To summarize, it would appear very difficult to conclude from the
results presented here that a strong relationship between agency growth
and salaries exists. At best, agency size would have to double for
salaries to increase by 4.4 percent over a five-year period. Moreover,
the sensitivity of the pooled regression results to the exclusion of the
Department of Defense was demonstrated. A two-stage procedure yielded
growth coefficients that were negative, although not significant. It is
also worth nothing that simple inspection of Table I shows that the
salary growth of the two agencies in the sample (the Selective Service
System and Federal Emergency Management Agency) that more than doubled
in size was actually below the norm.
V. CONCLUDING REMARKS
The notion that the salaries of bureaucrats are closely tied to the
fortunes of the agency has been an important part of the literature
dealing with bureaucratic behavior and the growth of government. Yet,
the results presented in this paper do not reveal a strong significant
linkage between changes in staffing and salaries within an agency. For
the typical federal white-collar employee, promoting growth does not
appear to be the way to increase salaries.
Of course, agency growth may matter for other reasons. Staffing
changes can result in lateral reassignments to less-preferred locations
or can reduce the set of opportunities for job changes. Certainly for
nontenured employees, growth would seem to matter. But those individuals
are not in positions that would allow them much influence over agency
policy. For the top-ranked personnel, those who may be in a position to
influence policy, salary does not appear to be the major motivating
force, as their salaries are capped. However, agency growth may still
be important to them because they associate with the mission of the
agency and/or because growth may lead to greater opportunities to
consult or contract with the agency after retirement.
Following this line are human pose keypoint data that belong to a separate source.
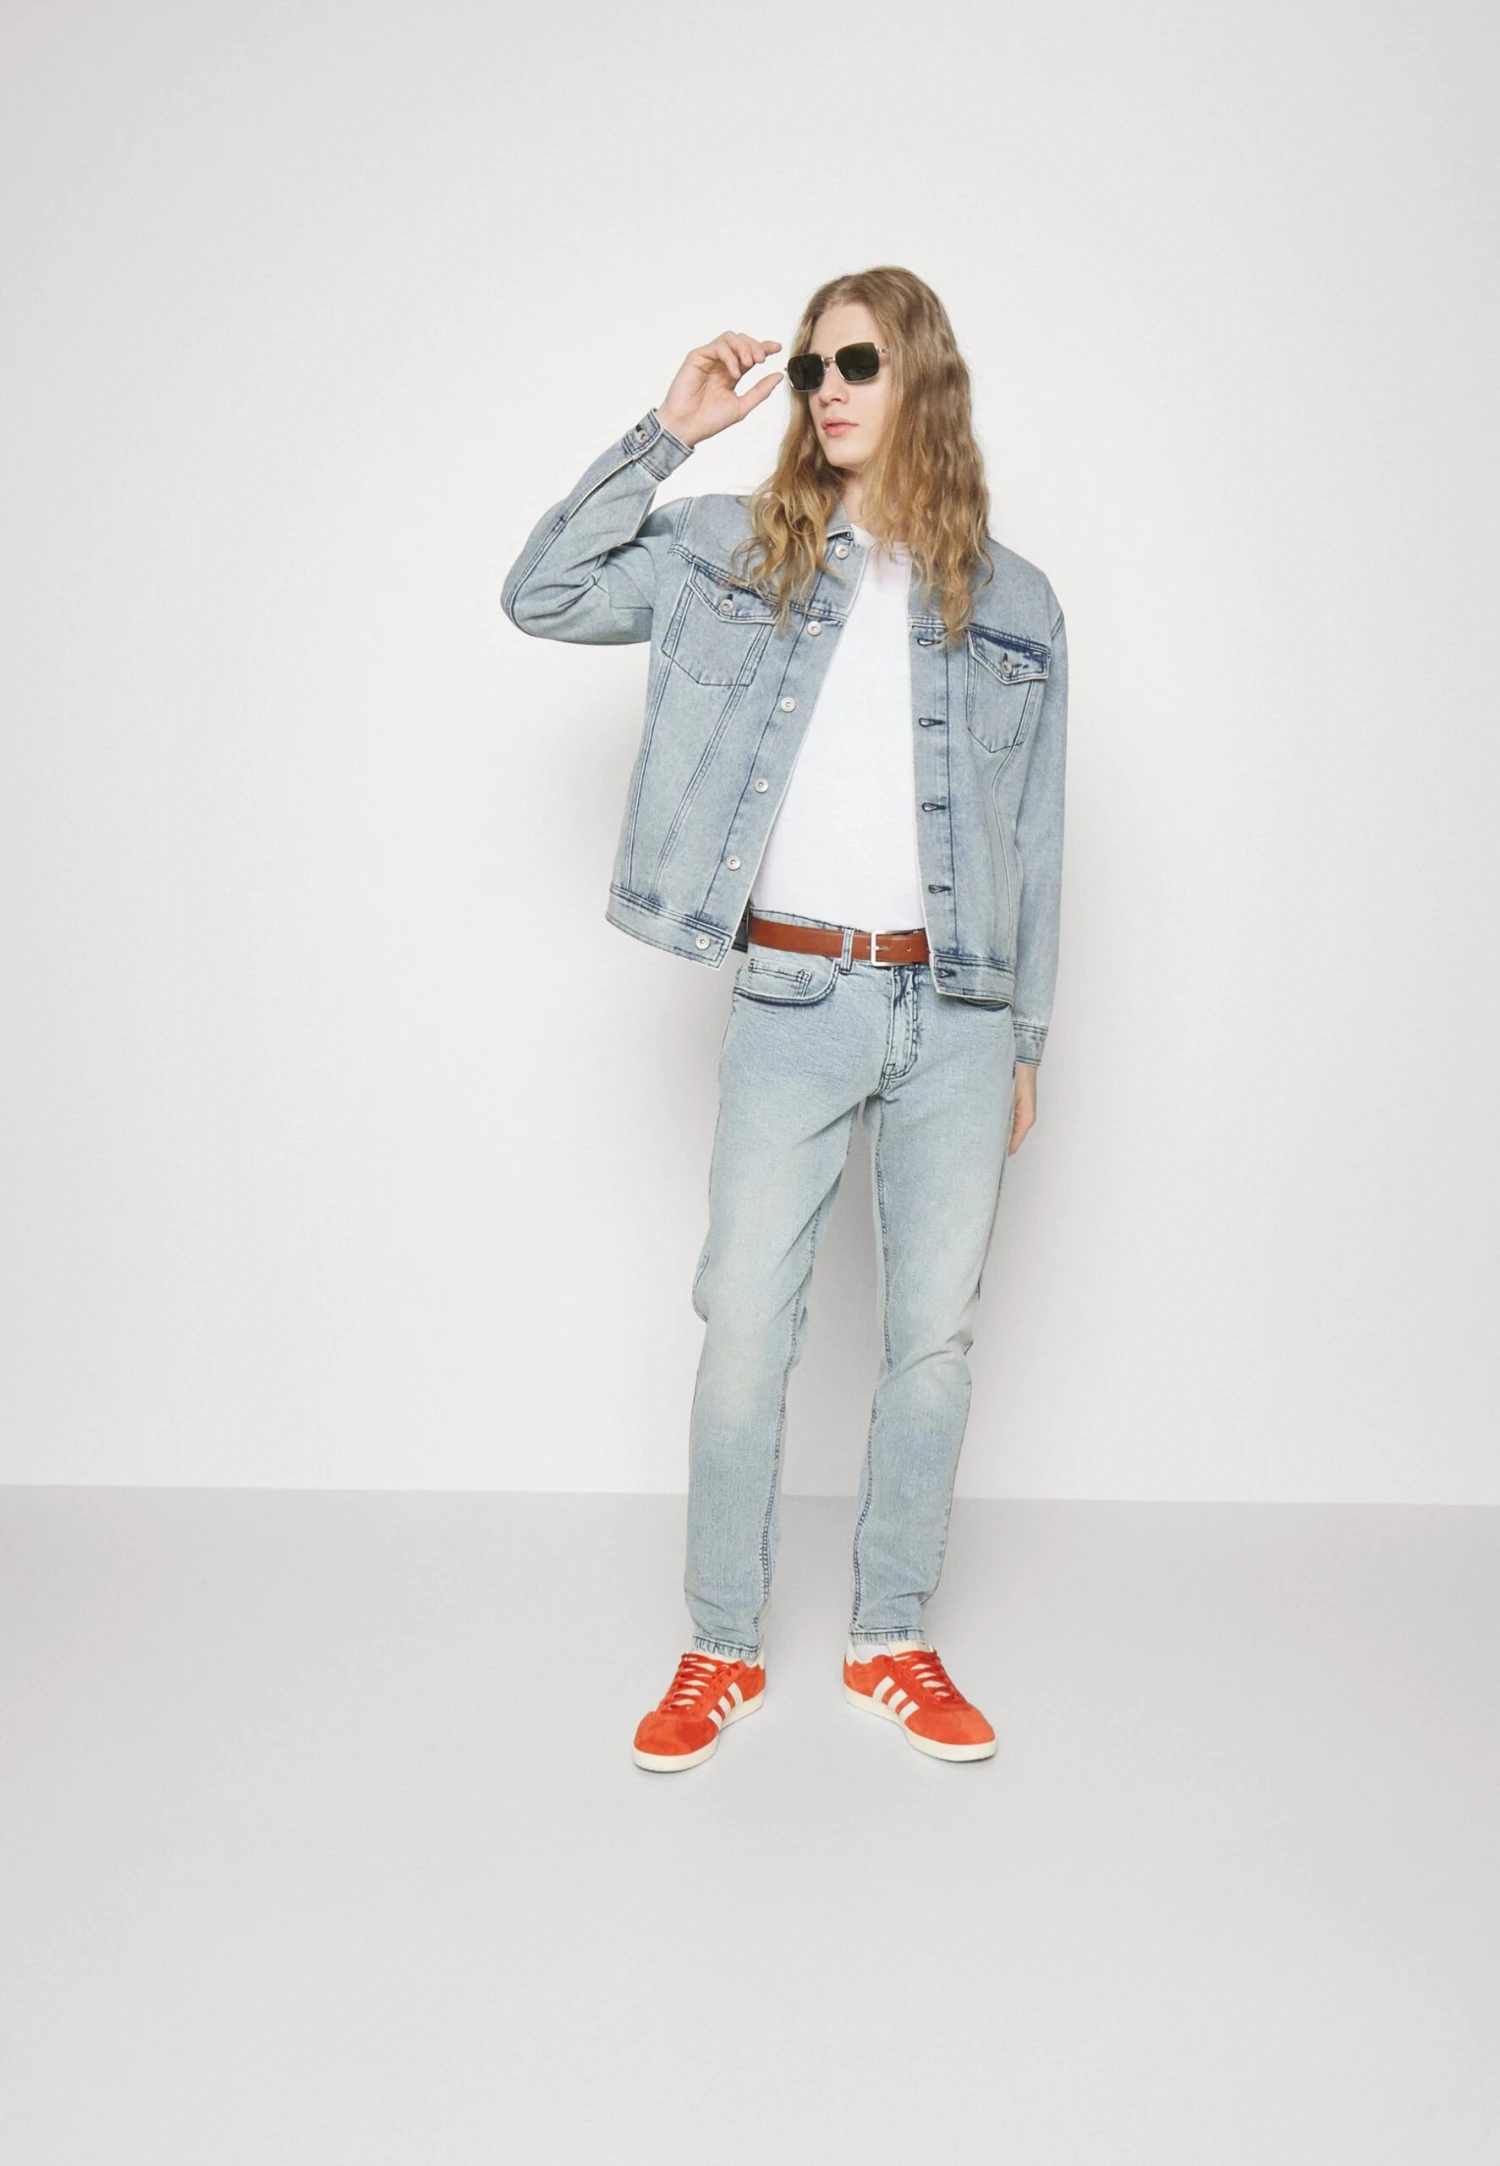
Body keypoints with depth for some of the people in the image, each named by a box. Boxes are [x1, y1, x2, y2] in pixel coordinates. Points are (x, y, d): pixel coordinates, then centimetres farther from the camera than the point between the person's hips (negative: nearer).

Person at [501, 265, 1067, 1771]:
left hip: (958, 1013, 2)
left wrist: (1026, 1040, 10)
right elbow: (538, 597, -3)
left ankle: (892, 1644, 25)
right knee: (745, 1328, 2)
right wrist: (665, 437, -5)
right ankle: (721, 1649, 20)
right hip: (791, 1002, -1)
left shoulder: (1015, 602, 9)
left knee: (932, 1336, 8)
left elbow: (1033, 838, 11)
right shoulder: (735, 551, 7)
Greater prestige
and additional prequisites may also be associated with a growing agency,
but these are all difficult to quantify.
While agency growth may matter for other reasons, a major
conclusion of this paper is that the salaries of federal white-collar
workers are highly insulated from changes in staffing and budget
appropriations. Federal employees also appear to be highly paid. The
civil service system, often lauded because of the protection it gives to
civil servants, provides a relatively uncommon set of benefits. Whether
having such an insulated group is in the interest of the general
voter/taxpayer is a question beyond the scope of this paper; but
understanding the protected environment in which federal workers reside
is a first step in answering these broader questions.